▶ What you need to do
Find the string "pixels" in the records and copy each line where it occurs.

▶ Records supplied
================================

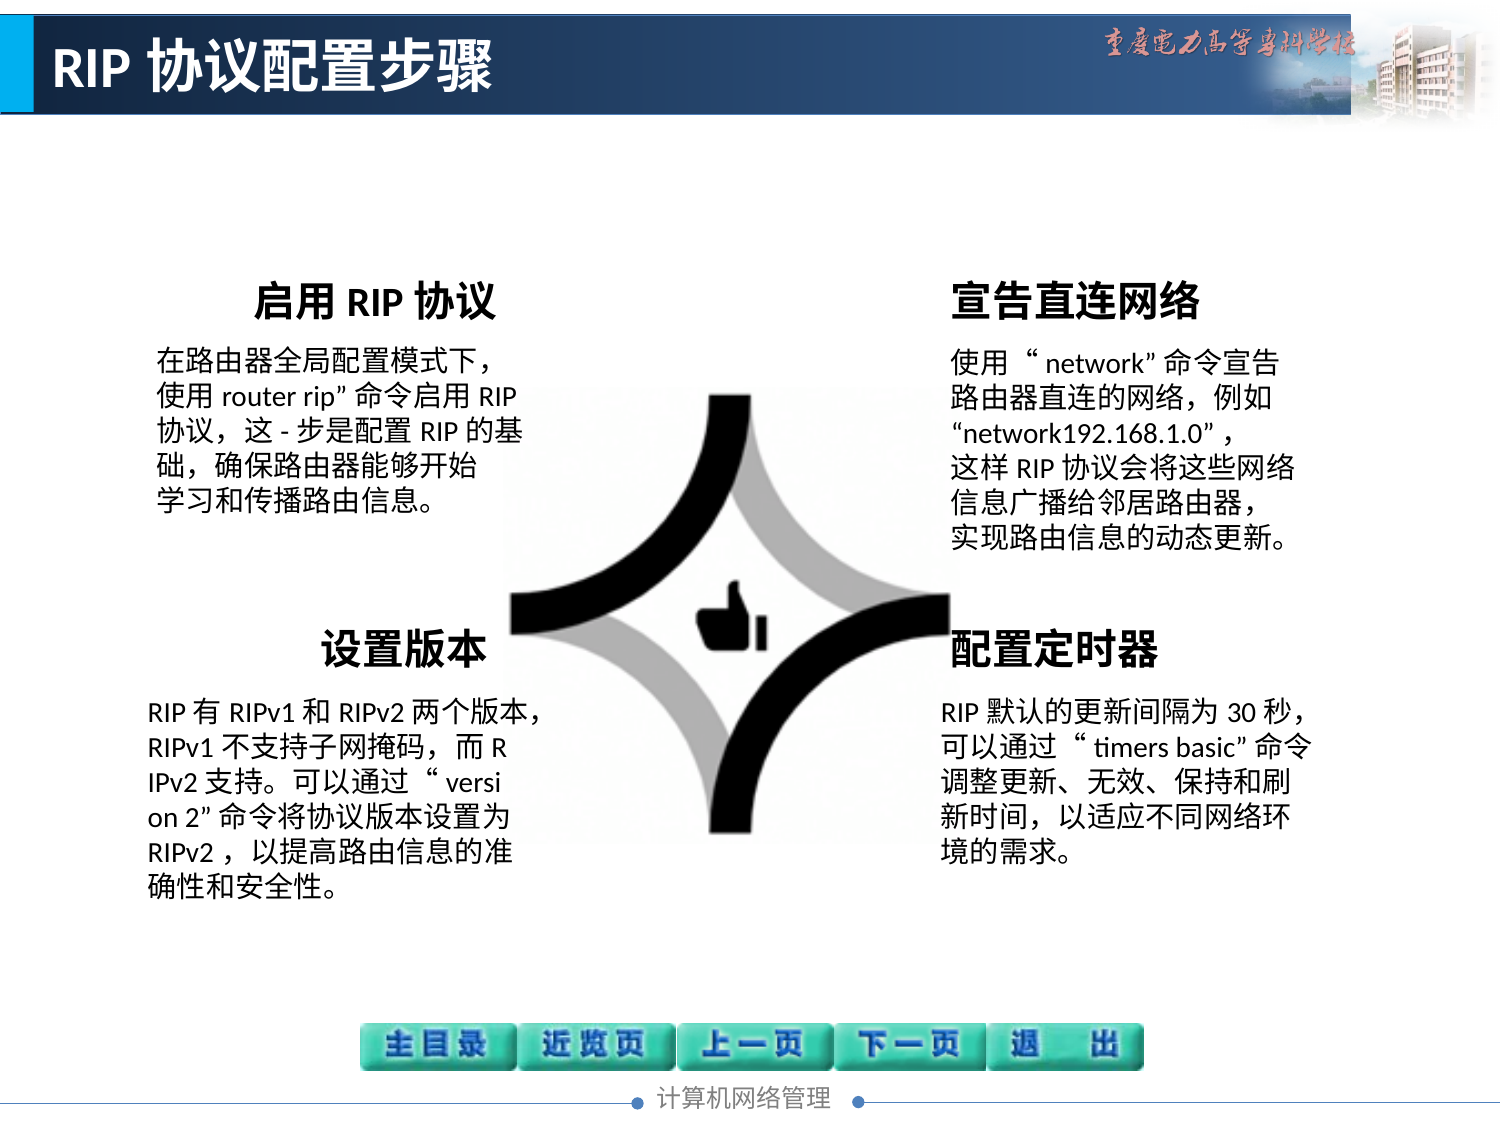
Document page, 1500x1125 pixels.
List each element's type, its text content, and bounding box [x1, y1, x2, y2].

text_box 在路由器全局配置模式下， 使用router rip”命令启用RIP 协议，这-步是配置RIP的基 础，确保路由器能够开始 学习和传播路由信息。 [141, 335, 539, 525]
text_box 设置版本 [306, 615, 503, 681]
text_box 宣告直连网络 [935, 267, 1217, 332]
picture [360, 1023, 676, 1071]
picture [503, 387, 960, 844]
text_box 故障处理 [1351, 56, 1441, 78]
text_box RIP默认的更新间隔为30秒， 可以通过“timers basic”命令 调整更新、无效、保持和刷 新时间，以适应不同网络环 境的需求。 [925, 685, 1337, 876]
text_box RIP协议配置步骤 [37, 21, 510, 107]
text_box 配置路由器间的邻居关系，确保路由信 息能够正确传播。 [1351, 52, 1447, 82]
text_box 动态路由协议应用与优化 [1351, 49, 1451, 85]
text_box 使用“network”命令宣告 路由器直连的网络，例如 “network192.168.1.0”， 这样RIP协议会将这些网络 信息广播给邻居路由器， 实现路由信息的动态更新。 [936, 337, 1317, 562]
text_box RIP有RIPv1和RIPv2两个版本， RIPv1不支持子网掩码，而R IPv2支持。可以通过“versi on 2”命令将协议版本设置为 RIPv2，以提高路由信息的准 确性和安全性。 [132, 685, 573, 911]
text_box 启用RIP协议 [238, 267, 513, 332]
picture [677, 1023, 1144, 1071]
picture [1084, 15, 1374, 86]
text_box 配置定时器 [960, 615, 1175, 681]
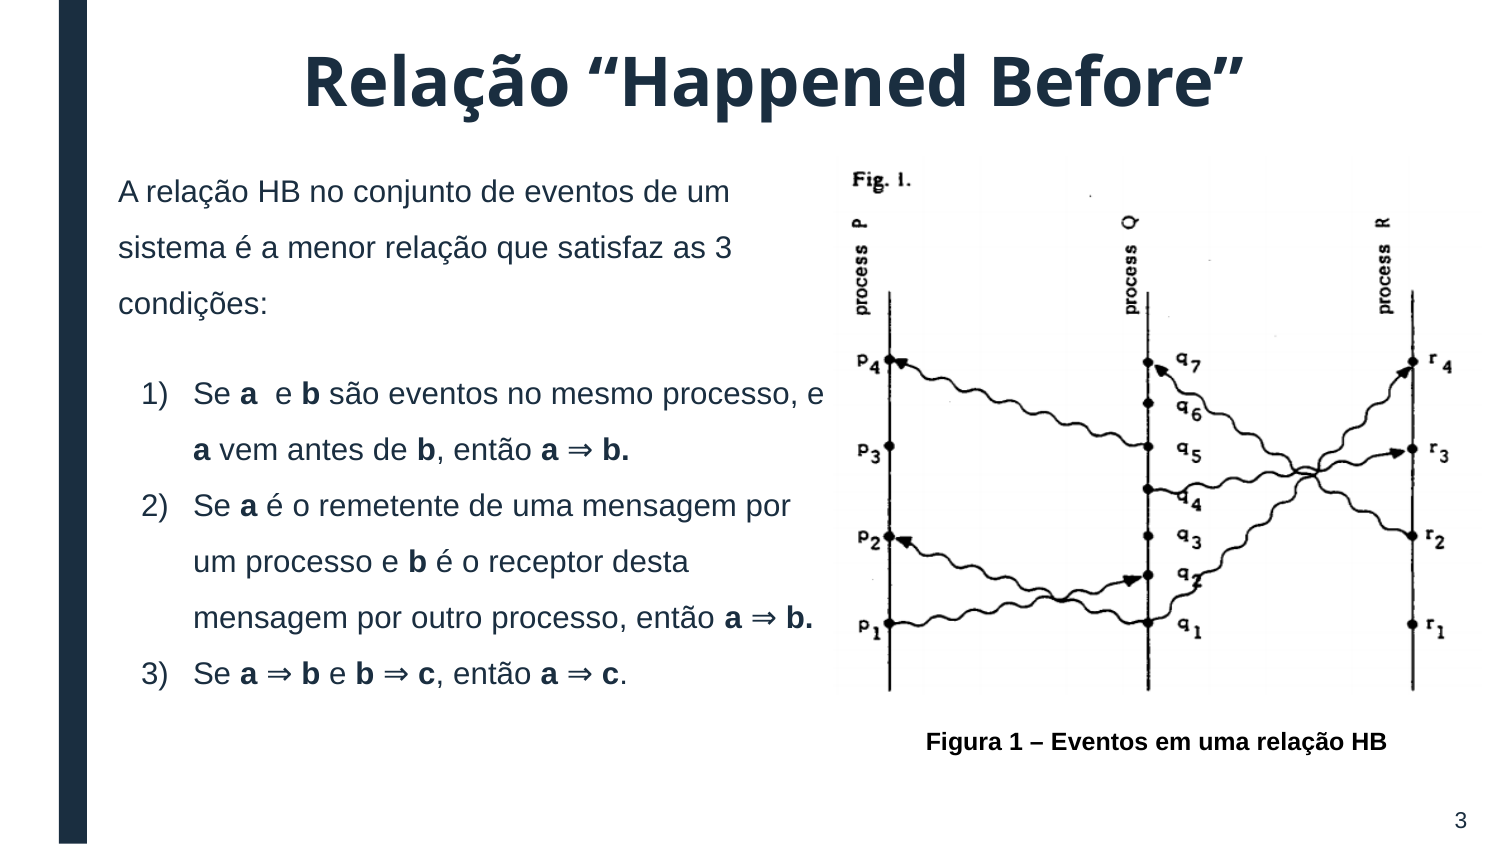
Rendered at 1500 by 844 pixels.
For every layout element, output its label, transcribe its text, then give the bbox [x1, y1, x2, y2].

================================

▶ Response to the exercise
Document page, 1500x1125 pixels.
Rendered at 1500 by 844 pixels.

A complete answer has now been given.